Economists had expected a deficit of $700 million, according to Thomson Reuters Eikon.
“October’s surprise disappointment in the trade deficit adds to weakness from the prior month but the details reveal that momentum beneath the surface is somewhat stronger,” CIBC economist Katherine Judge wrote in a report.
In volume terms, exports increased 1.2 per cent as lower energy prices led to a 2.3 per cent drop in total export prices. Real imports were essentially unchanged.
Judge noted the increase in export volumes was a positive indicator for manufacturing shipments and monthly GDP.
“Following a discouraging end to Q3 in terms of growth, as well as headwinds being faced in other parts of the economy including the energy sector, this report is a step in the right direction,” Judge wrote.

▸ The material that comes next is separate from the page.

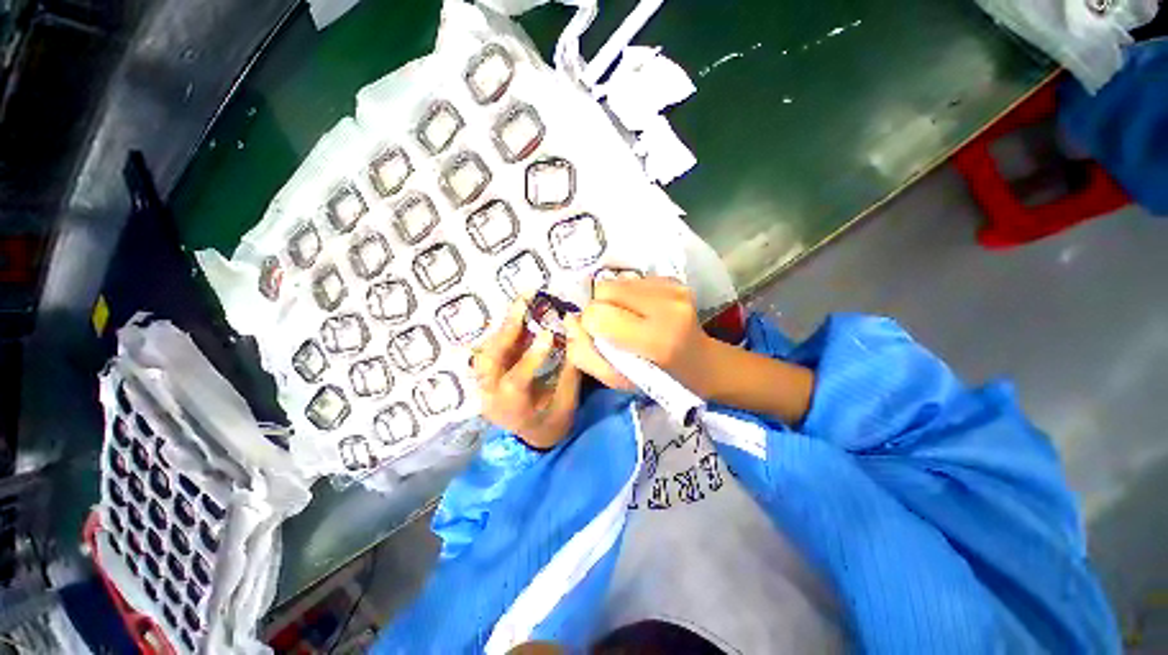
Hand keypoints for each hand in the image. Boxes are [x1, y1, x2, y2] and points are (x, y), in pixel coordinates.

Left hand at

“However, the Bank of Canada will need more consistently positive data in order to raise rates at its January meeting.”
The Bank of Canada kept its key interest rate target on hold this week amid the drop in oil prices and an unexpected decline in business investment.
Many market watchers interpreted the comments by the bank as being dovish and lowered the odds of an interest rate hike by the central bank in January.
Statistics Canada reported Thursday that total exports fell 1.2 per cent in October to $49.3 billion, despite increases in seven of 11 sections.
Exports of energy products fell 12.4 per cent to $8.8 billion in October, due in large part to a 15.4 per cent drop in crude oil prices. Exports excluding energy products were up 1.6 per cent.
Meanwhile, exports of motor vehicles and parts rose 4.4 per cent to $7.8 billion.
Total imports fell 0.6 per cent to $50.5 billion in October as seven of 11 sections moved lower, led by motor vehicles and parts, and basic and industrial chemical, plastic and rubber products.
Imports of motor vehicles and parts fell 3.5 per cent to $9.1 billion in October, while the basic and industrial chemical, plastic and rubber products group dropped 4.5 per cent to $4.0 billion.